These commands haven’t been removed completely we’ve just removed the toolbar placements for these commands. In VS 11 we thoughtfully, based on user instrumentation data, but aggressively reduced toolbar command placements throughout the product by an average of 35%.When you open Visual Studio 11 for the first time you’ll notice that there are far fewer toolbar commands displayed by default. Toolbars are a prominent area where unnecessary command placements compete for valuable screen real-estate and user attention. With this as the backdrop we set out in Visual Studio 11 to attack the tool overload challenge through thoughtful yet aggressive reduction in the following areas: In VS 2010 we focused on putting in place the engineering infrastructure to enable us to have fine grained control over the look and feel of Visual Studio. The effort to address these challenges began during development of VS 2010 and continues in VS 11 today. Improved Efficiency through Thoughtful Reductionĭevelopers have repeatedly and passionately shared with us the degree to which tool overload is negatively impacting their ability to focus on their work.

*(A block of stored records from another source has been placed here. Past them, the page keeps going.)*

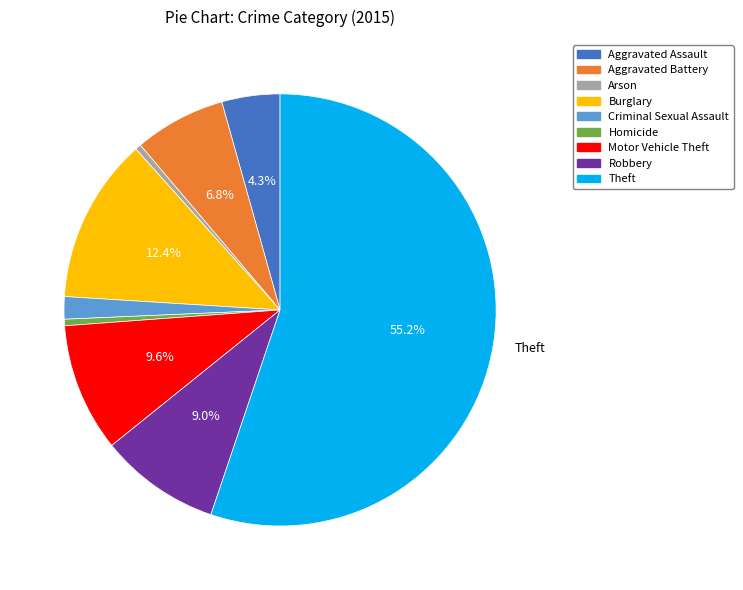

Which category has the biggest portion of the pie?

Theft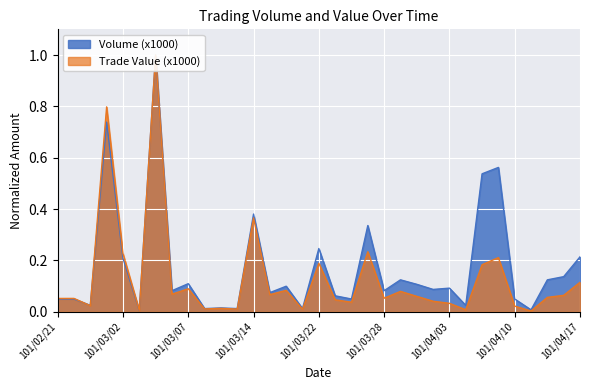

What are all the series names shown in the legend?

Volume (x1000), Trade Value (x1000)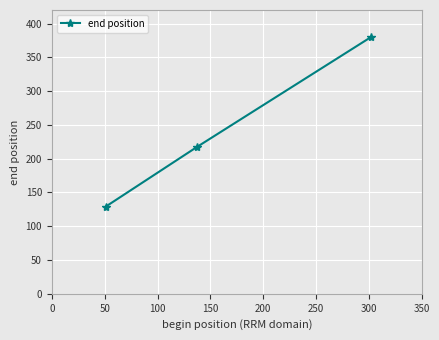

What is the value of the 2nd point from the left?

217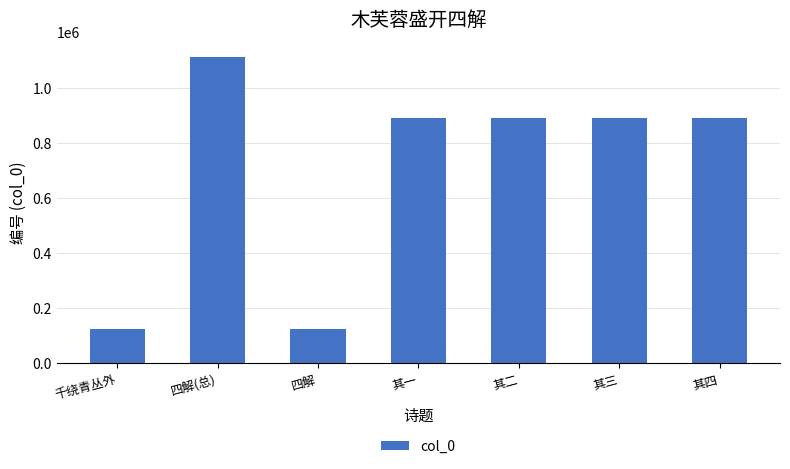

What is the difference between the maximum and second lowest values?

988215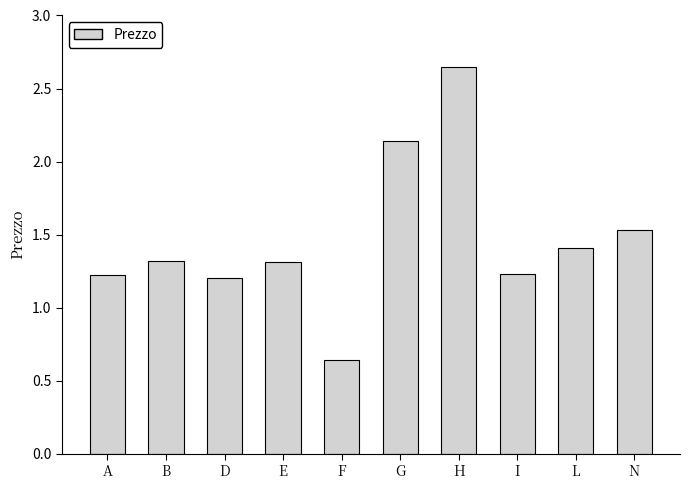

Which label corresponds to the smallest value in the chart?

F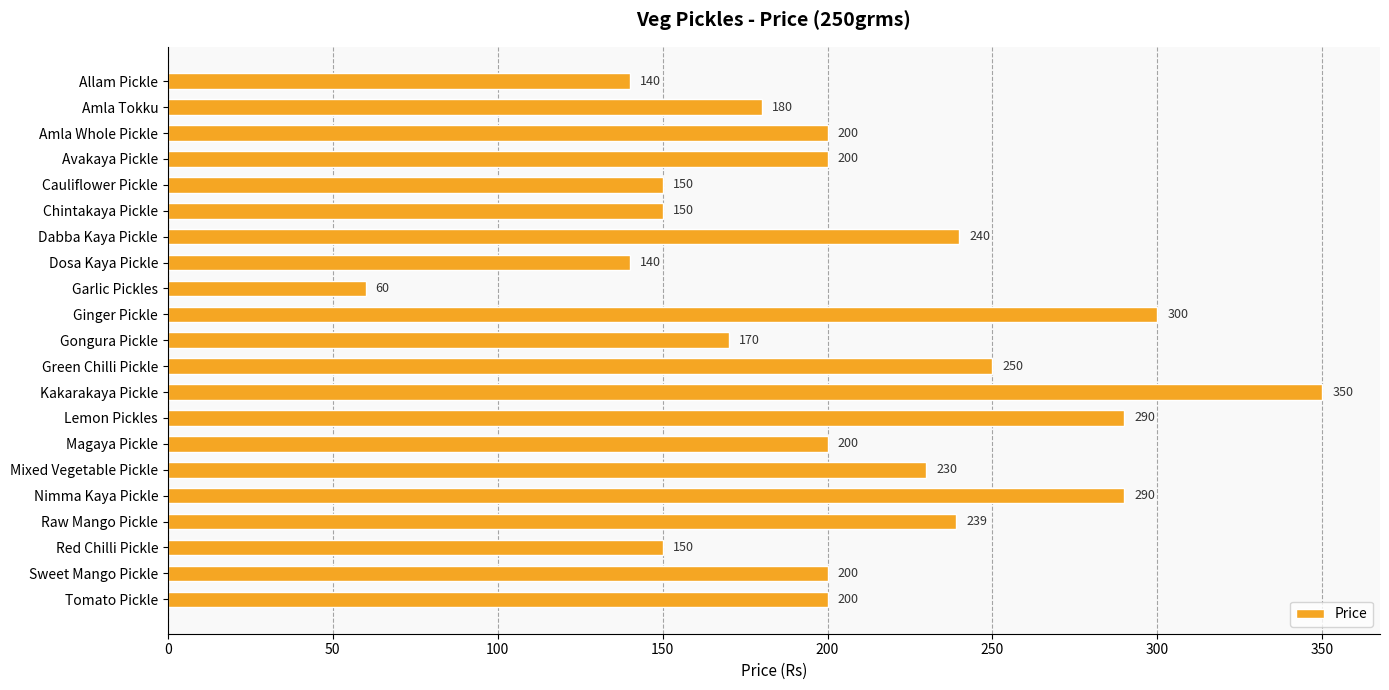

Is it true that the value at Chintakaya Pickle is 150?

True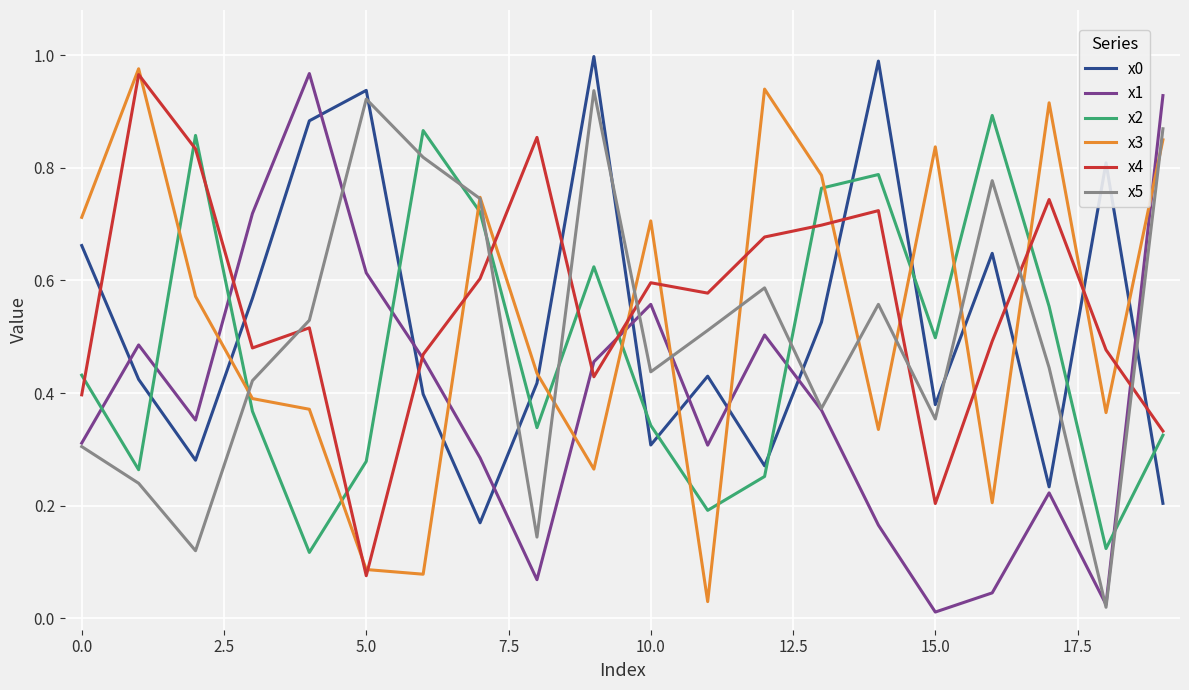

True or false: x2 and x3 intersect in this chart.

True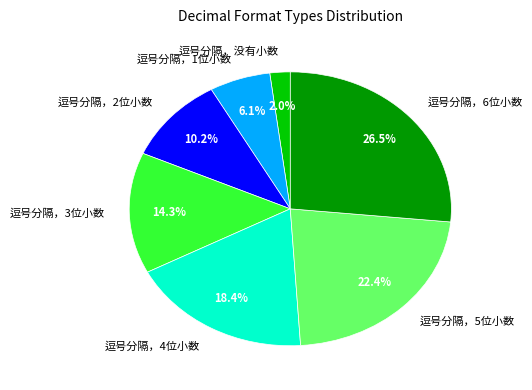

What percentage is the 逗号分隔，5位小数 slice, to the nearest percent?

22%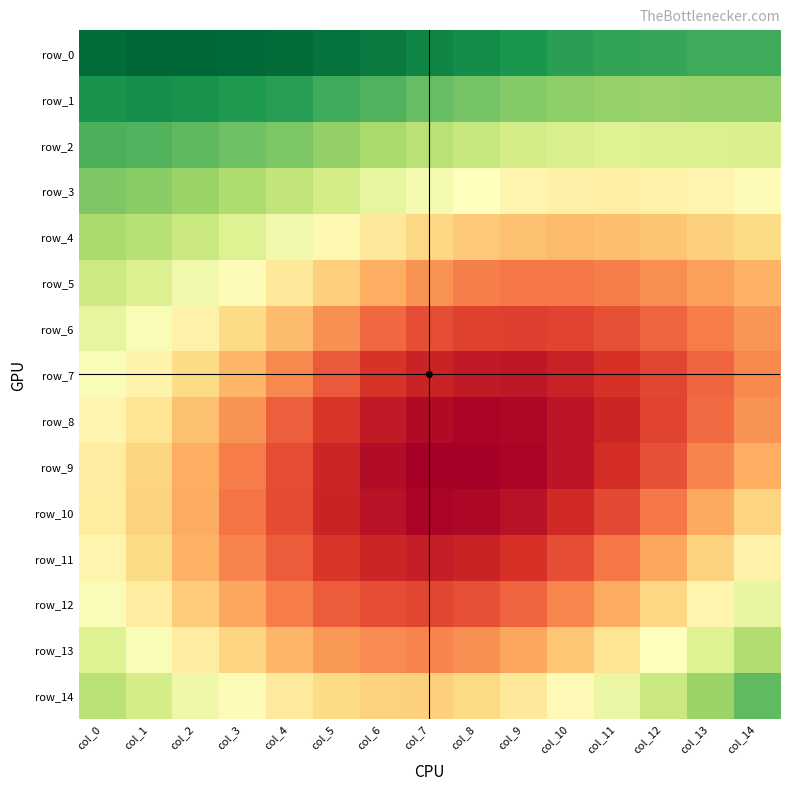

Which series has the widest spread of values?

row_7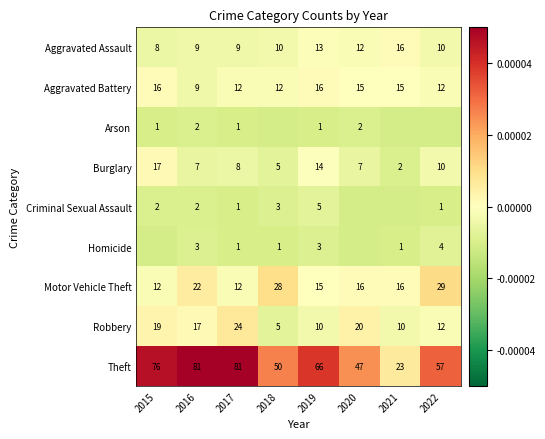

At 2019, list the series in order from largest to smallest.

Theft, Aggravated Battery, Motor Vehicle Theft, Burglary, Aggravated Assault, Robbery, Criminal Sexual Assault, Homicide, Arson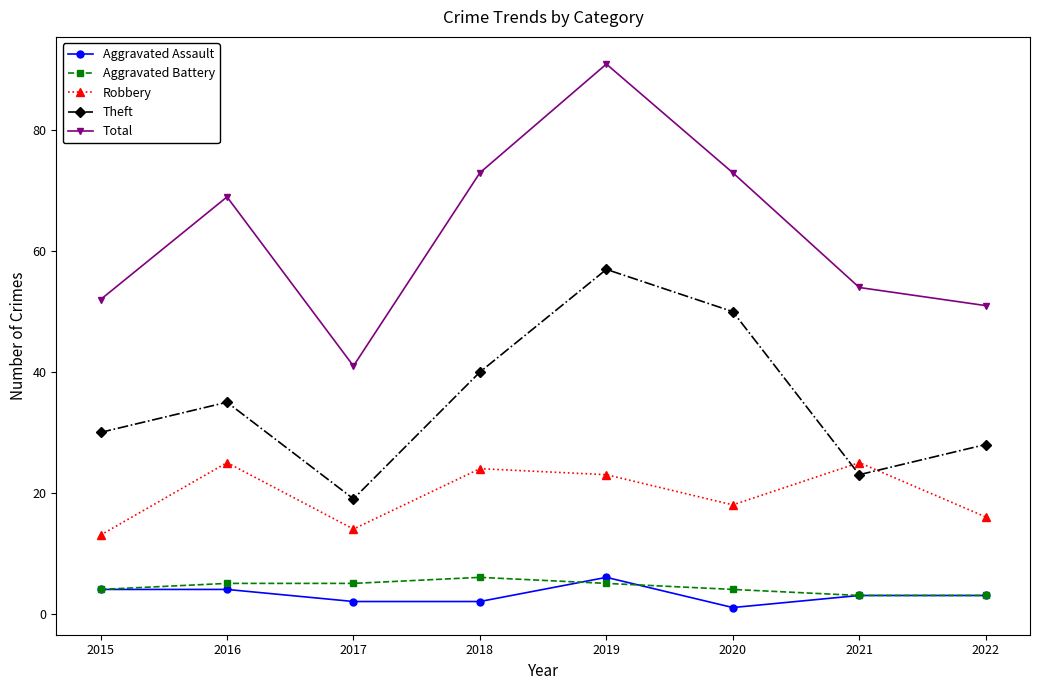

In Total, how many points are higher than both neighbors (excluding endpoints)?

2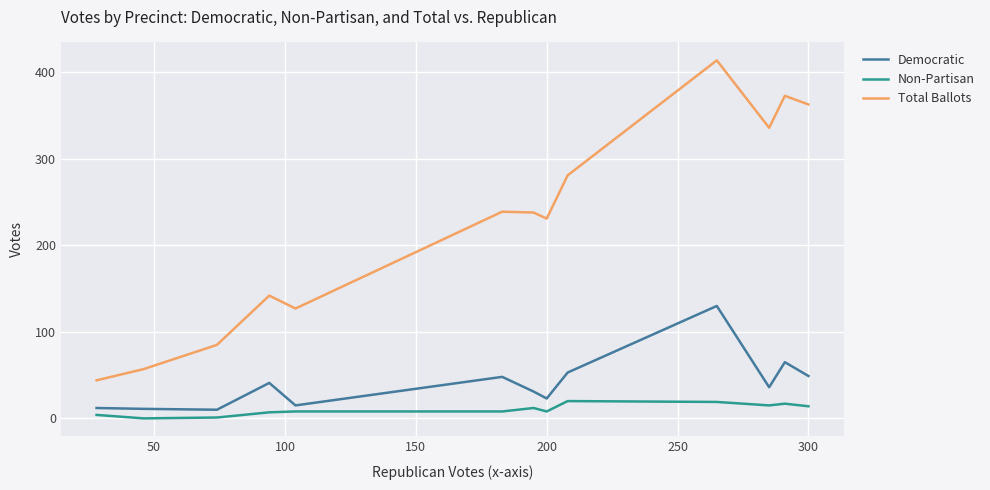

True or false: Non-Partisan and Total Ballots intersect in this chart.

False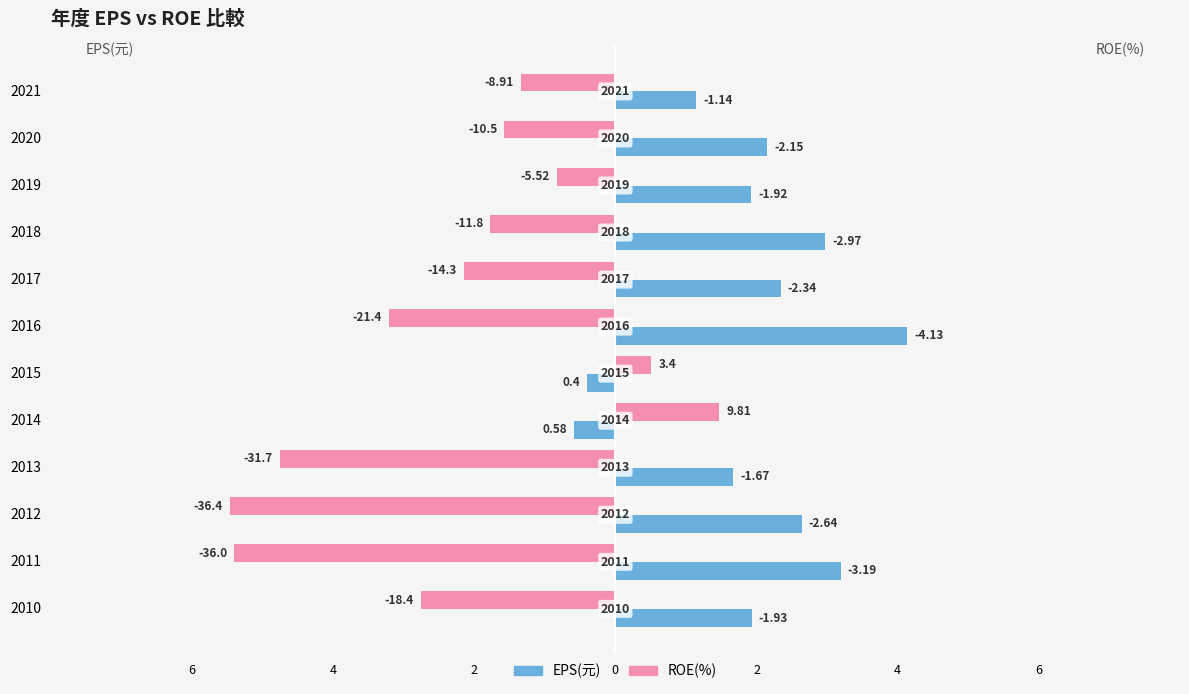

What are all the series names shown in the legend?

EPS(元), ROE(%)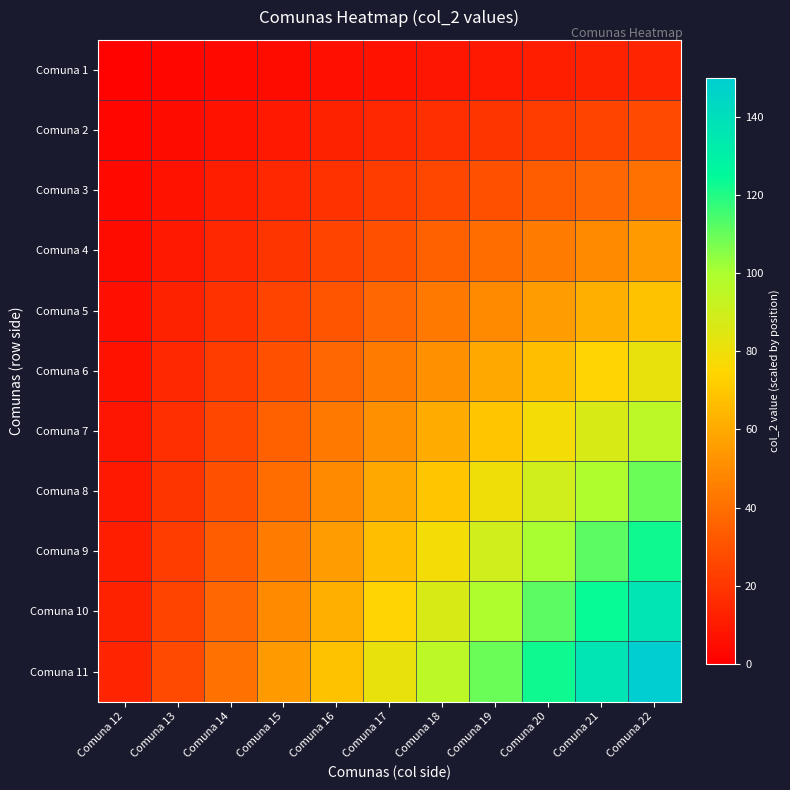

Count the number of categories in the chart.

11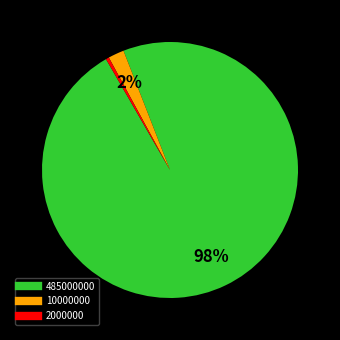

Is there any slice that represents more than half of the pie?

Yes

#Rational application developer vs visual studio code#
The overall effect of the changes we’ve introduced is that Visual Studio 11 demands less of your focus, and instead allows you to focus far more on your code and the value that you can add to your applications. In tomorrow’s post we’ll go into details regarding the new experience patterns we’ve introduced to simplify many of your common development workflows.

In the remainder of this post we’ll describe in a lot more detail how we have given you more time to focus on adding value to your applications by reducing UI complexity in VS 11. The obligation to explicitly close or manage these irrelevant or fleetingly relevant documents is an ongoing issue that detracts from your productivity. In other cases documents that are opened during common workflows such as exploring project files, looking through search results, or stepping through code while debugging are not relevant at all to the task the developer is working on. In some cases, the information contained in these documents is only needed for a short period of time. Whether they are documents containing code, or documents containing information such as bugs or specs, these documents need to be managed by the developer. It is very common for developers to end up opening a large number of documents.



We’ve worked hard on them over the last two years and believe that they will significantly improve the experience that you will have with Visual Studio. In this blog post (and the one that will follow) we’d like to introduce a few of the broad reaching experience improvements that we’ve delivered in Visual Studio 11. Keep the comments coming, both good and bad. Know that we are listening to all your comments here, across social media and we are working hard to make Visual Studio 11 a fast, powerful and feature-rich product. There’s a lot of excitement about this release and a lot of passion about colors, designs, styles and icons.